More than 140 people were killed when gunmen stormed the Crocus City Hall venue on 22 March before setting the building on fire in the most fatal attack in Russia for two decades.
The FSB said in a statement on Monday that it had arrested a group of four a day earlier in the southern Dagestan region who “were directly involved in the financing and supply of terrorist means to the perpetrators of the terrorist act carried out on 22 March in the Crocus City Hall in Moscow.”
On Sunday, Russia’s national anti-terrorism committee said it had apprehended three people who were “planning to commit a series of terrorist crimes.”
The FSB said Monday that four foreign citizens had been arrested in the operation in the regional capital Makhachkala and the nearby town of Kaspiysk.
The Interfax news agency cited an FSB video showing one of the detained men saying: “I took weapons to them, these guys who attacked Crocus City Hall. I took them weapons from Makhachkala.”
Russian authorities had previously announced the arrests of 12 people they say are connected to the attack — including the four suspected gunmen, who have been identified as Tajik citizens.
The Islamic State (IS) has claimed responsibility for the massacre, the most deadly it says it has ever carried out on European soil, though President Vladimir Putin has talked up a Ukrainian and Western connection.
Kyiv and the West have repeatedly denied any involvement and accused Moscow of “exploiting” the tragedy.
Dagestan is a Muslim-majority region in Russia’s southern Caucasus region.
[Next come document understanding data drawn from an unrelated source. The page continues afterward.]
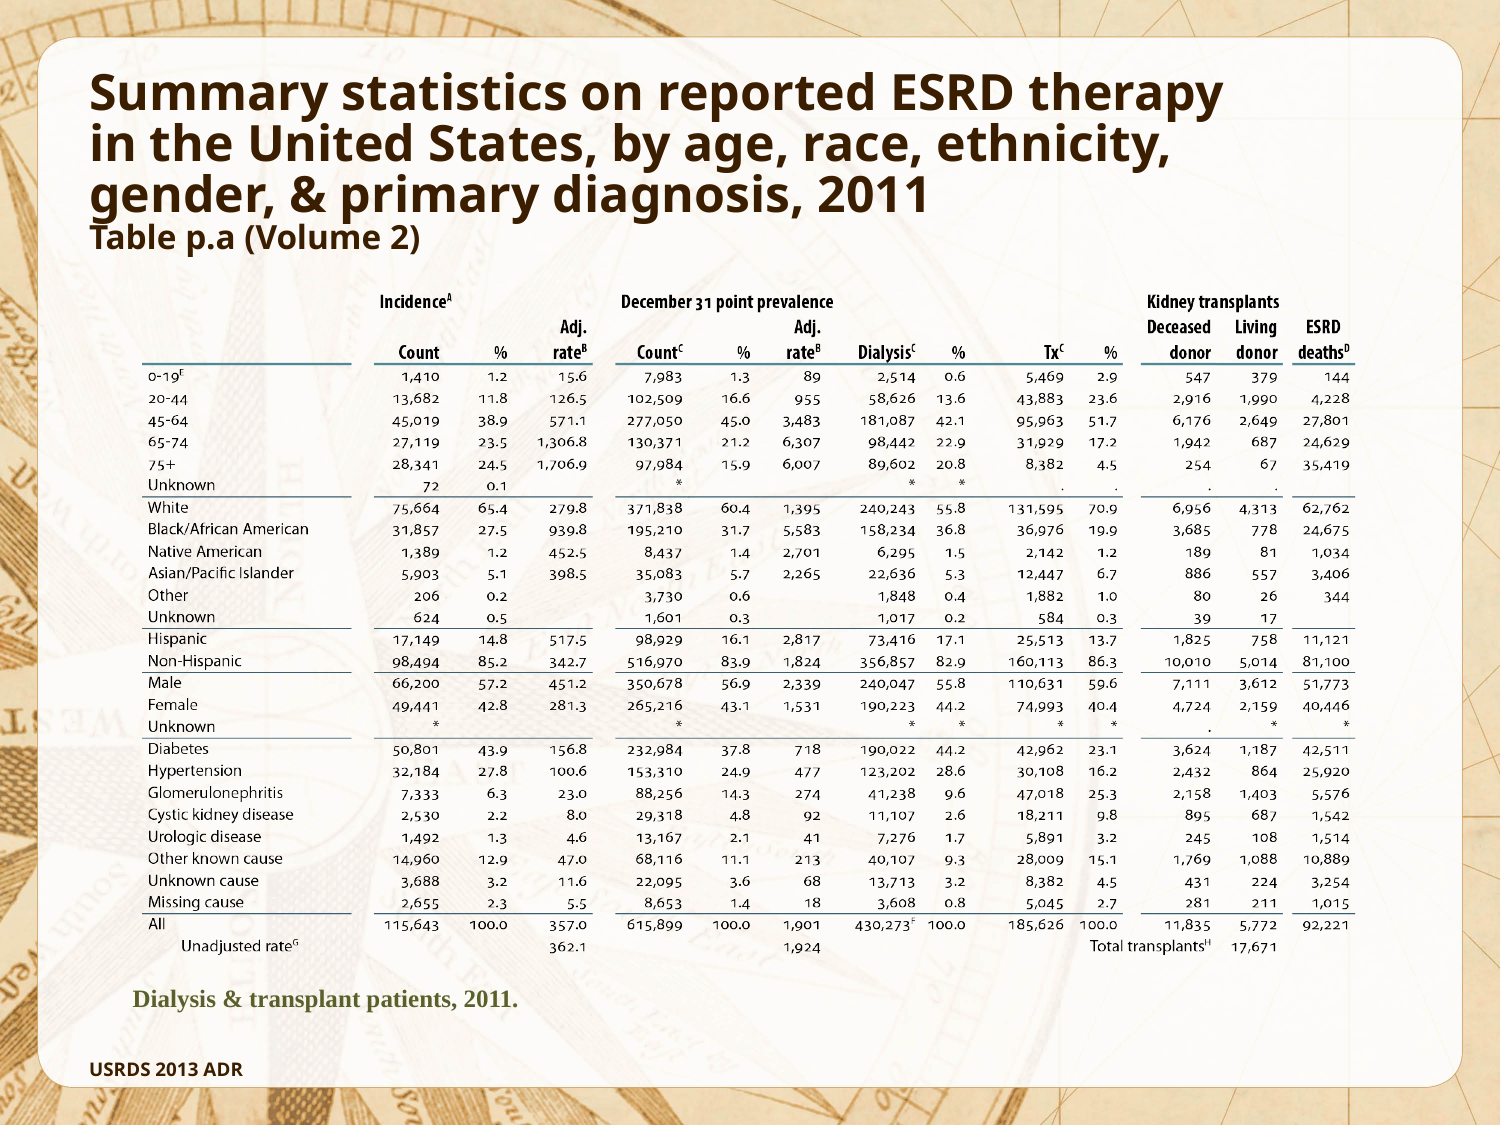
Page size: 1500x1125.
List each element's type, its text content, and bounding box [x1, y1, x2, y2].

title Summary statistics on reported ESRD therapy in the United States, by age, race, ethnicity, gender, & primary diagnosis, 2011 Table p.a (Volume 2) [74, 45, 1425, 264]
picture [0, 0, 1500, 1125]
text_box Dialysis & transplant patients, 2011. [132, 975, 1366, 1047]
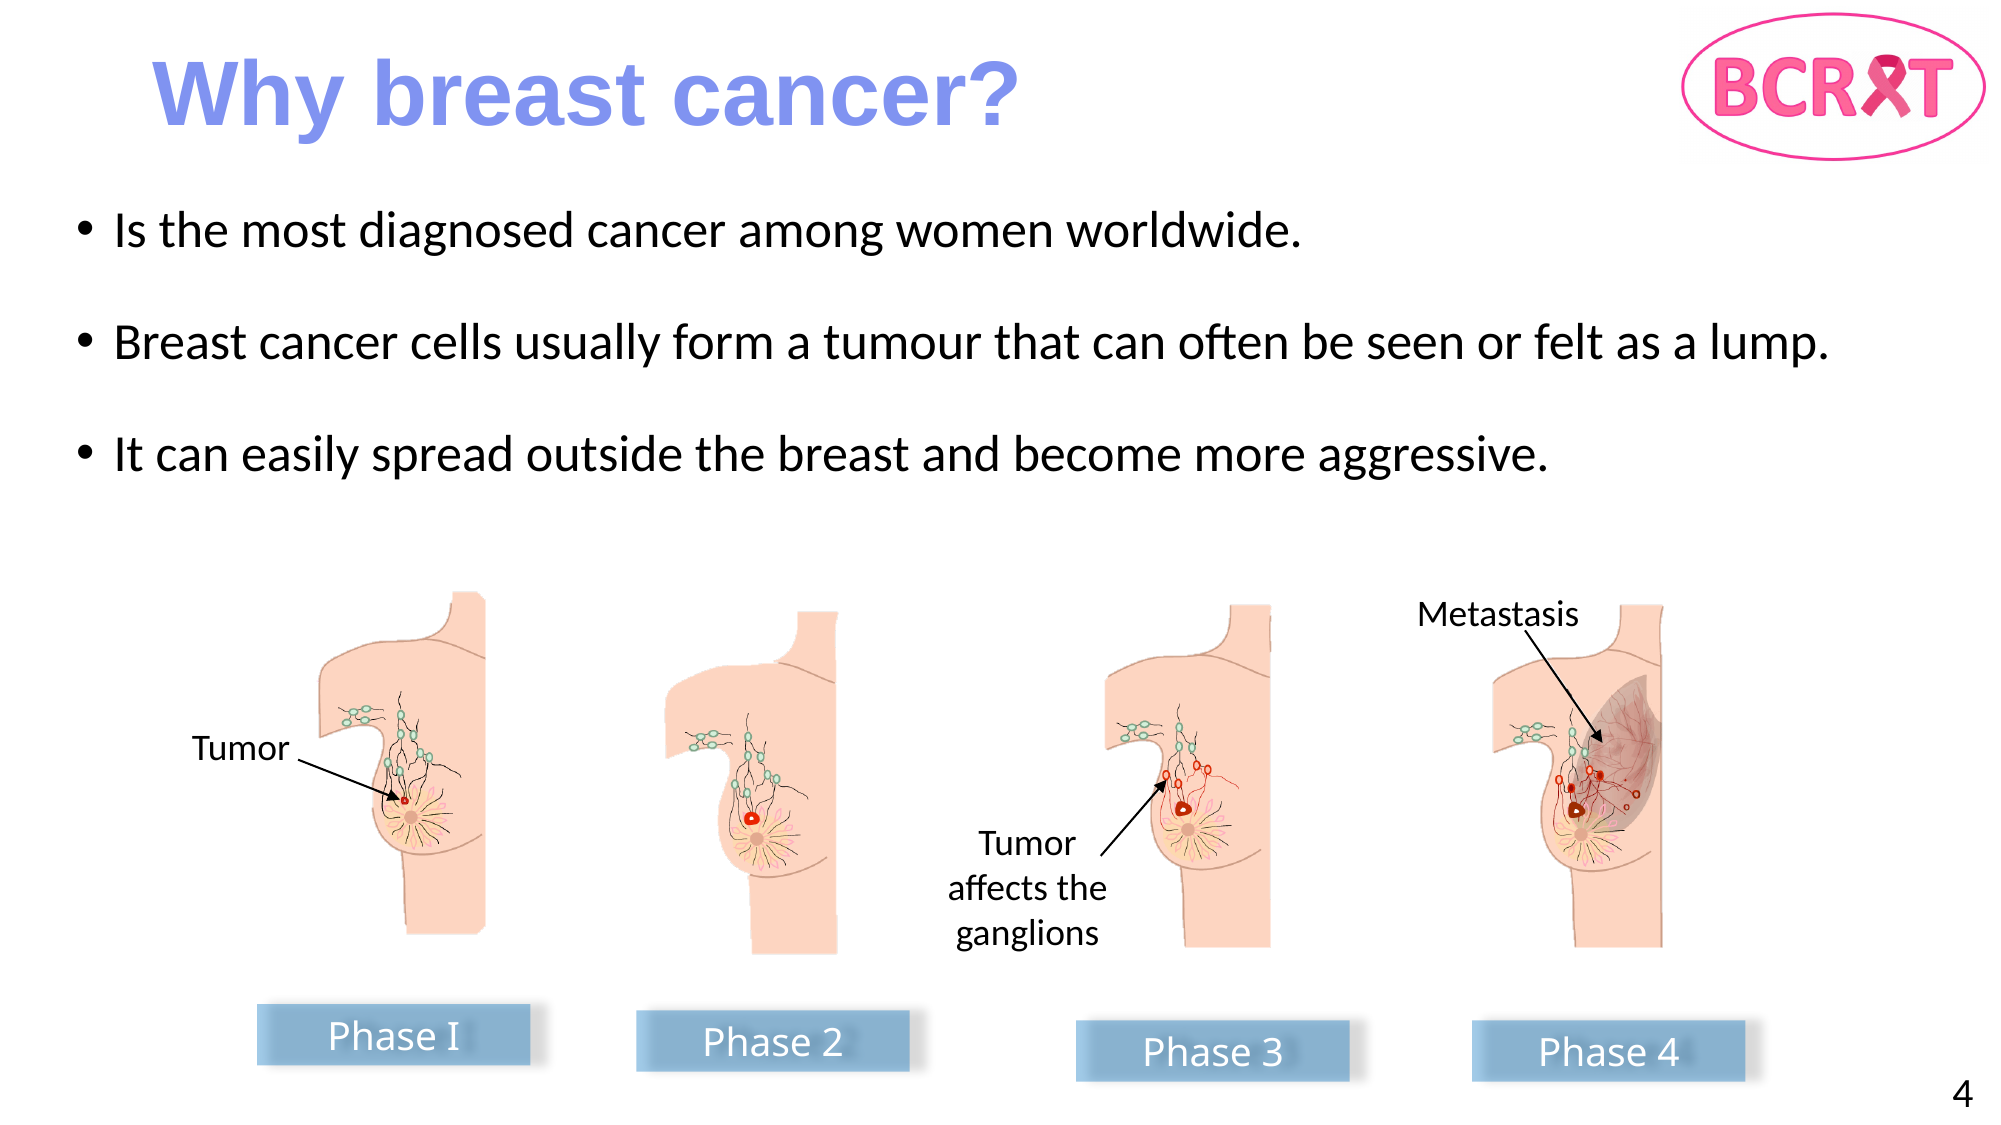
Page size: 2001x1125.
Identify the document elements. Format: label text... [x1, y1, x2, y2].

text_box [1524, 630, 1603, 743]
text_box Tumor affects the ganglions [923, 810, 1083, 961]
title Why breast cancer? [137, 31, 1679, 161]
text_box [298, 759, 400, 800]
picture [1470, 562, 1693, 990]
slide_number 4 [1867, 1056, 1989, 1125]
picture [316, 549, 505, 977]
text_box Tumor [177, 715, 306, 776]
text_box Phase 4 [1472, 1020, 1746, 1082]
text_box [1100, 779, 1167, 856]
text_box Phase I [257, 1004, 531, 1066]
list Is the most diagnosed cancer among women worldwide. Breast cancer cells usually form a tumour that can often be seen or felt as a lump. It can easily spread outside the breast and become more aggressive. [61, 194, 1936, 582]
picture [1083, 562, 1293, 990]
picture [636, 569, 866, 997]
text_box Metastasis [1394, 581, 1470, 642]
picture [1679, 6, 1989, 164]
text_box Phase 3 [1076, 1020, 1350, 1082]
text_box Phase 2 [636, 1010, 910, 1072]
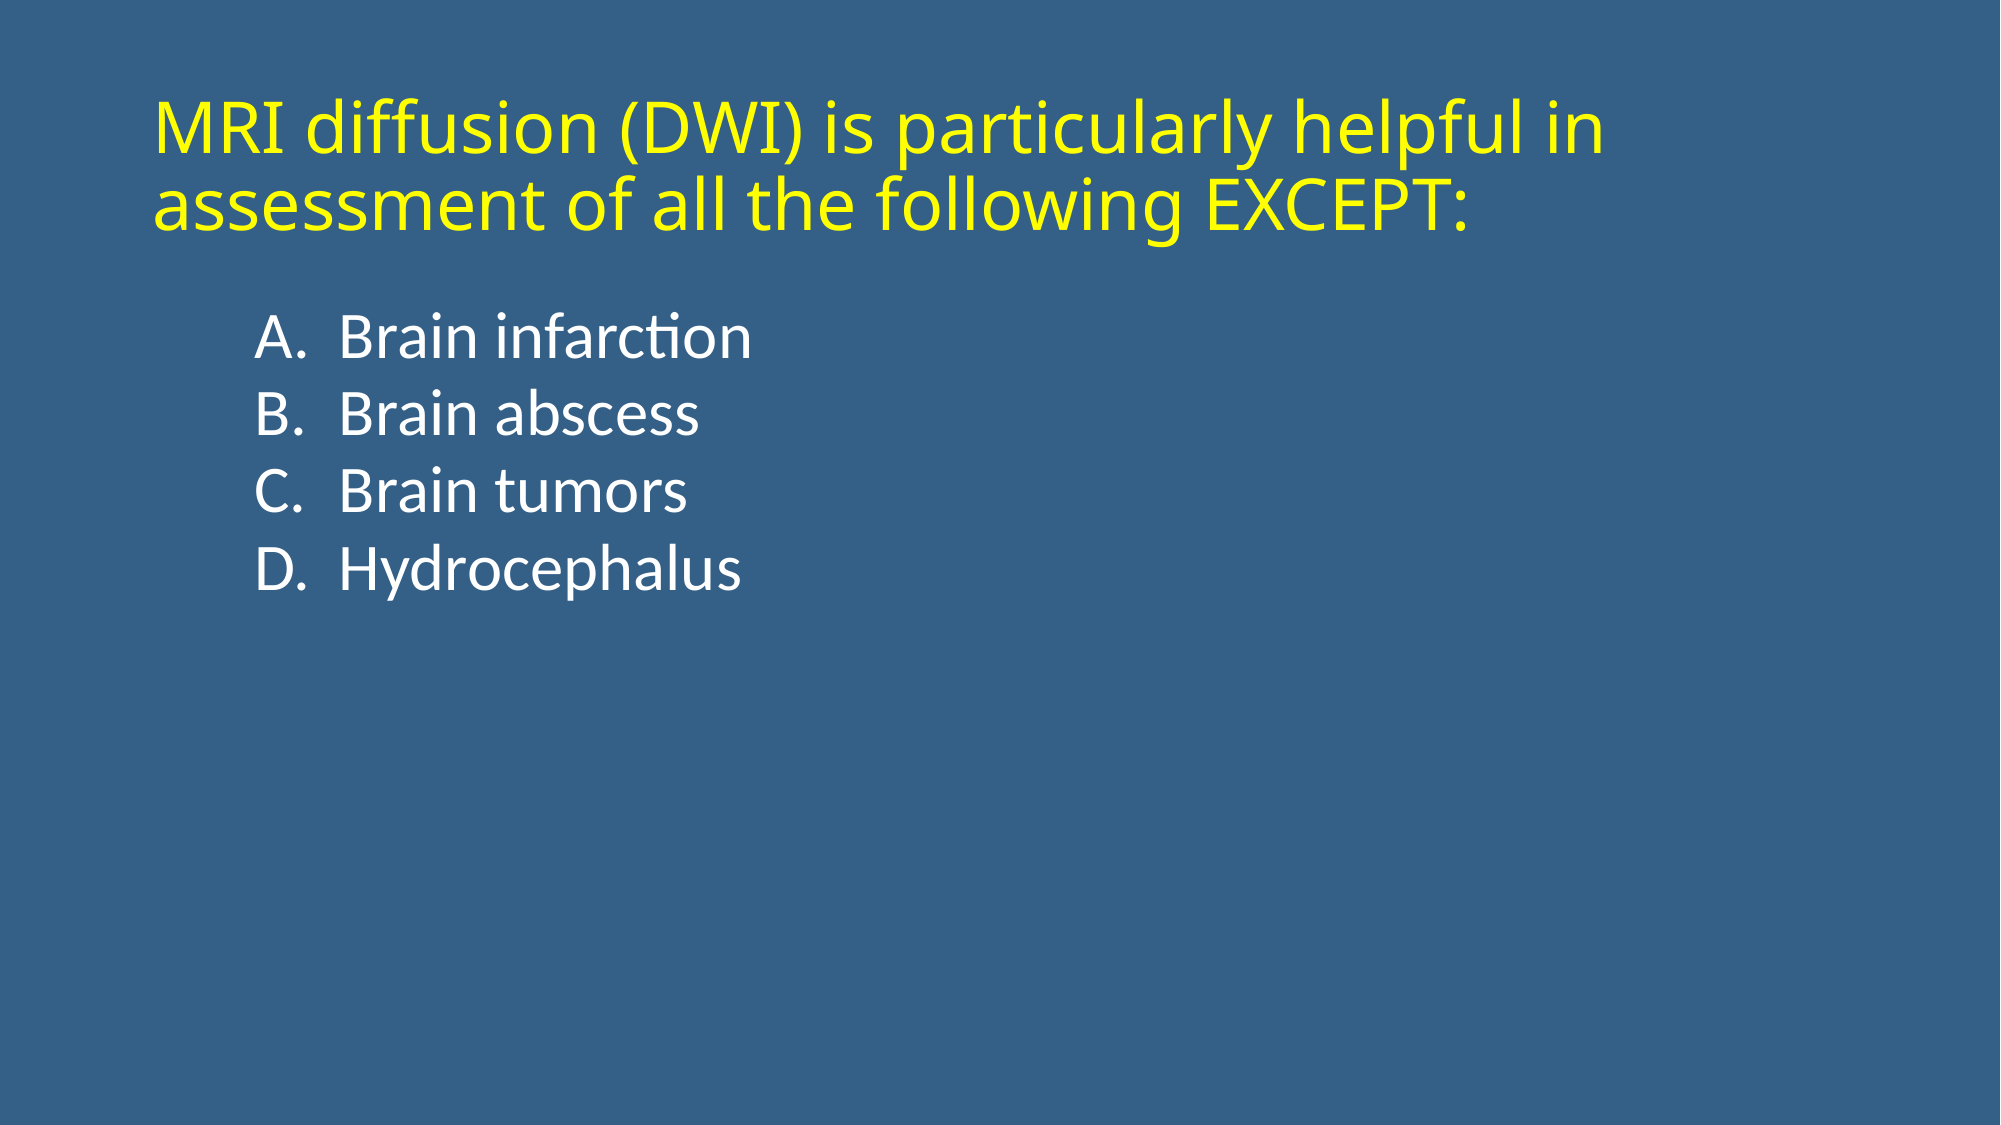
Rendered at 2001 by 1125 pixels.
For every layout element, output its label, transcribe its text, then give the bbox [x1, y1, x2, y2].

The FSB has come under scrutiny over its failure to thwart the attack despite private and public warnings by the US intelligence community that “extremists” were planning an “imminent” attack on “large gatherings” in Moscow.
The agency regularly announces it has foiled alleged “terrorist cells,” but in recent months has mainly announced the arrests of what it calls pro-Ukrainian saboteurs planning attacks on Russian military sites and infrastructure.
Meantime, the mysterious so-called Havana Syndrome symptoms experienced by United States diplomats in recent years have been linked to a Russian intelligence unit, according to a joint media investigation released Monday.
Havana Syndrome was first reported in 2016 when US diplomats in Cuba’s capital reported falling ill and hearing piercing sounds at night, sparking speculation of an attack by a foreign entity using an unspecified sonar weapon.
Other symptoms including bloody noses, headaches and vision problems were later reported by embassy staff in China, Europe and the US capital Washington.
The diplomats may have been targeted by Russian sonic weaponry, according to the joint report by The Insider, Der Spiegel and CBS’s 60 Minutes.
The year-long investigation “uncovered evidence suggesting that unexplained anomalous health incidents, also known as Havana Syndrome, may have their origin in the use of directed energy weapons wielded by members of (the Russian GRU) Unit 29155,” the report said.
Russia’s 29155 unit is responsible for foreign operations and has been blamed for several international incidents, including the attempted poisoning of defector Sergei Skripal in Britain in 2018.
Moscow dismissed the allegations as “groundless” on Monday.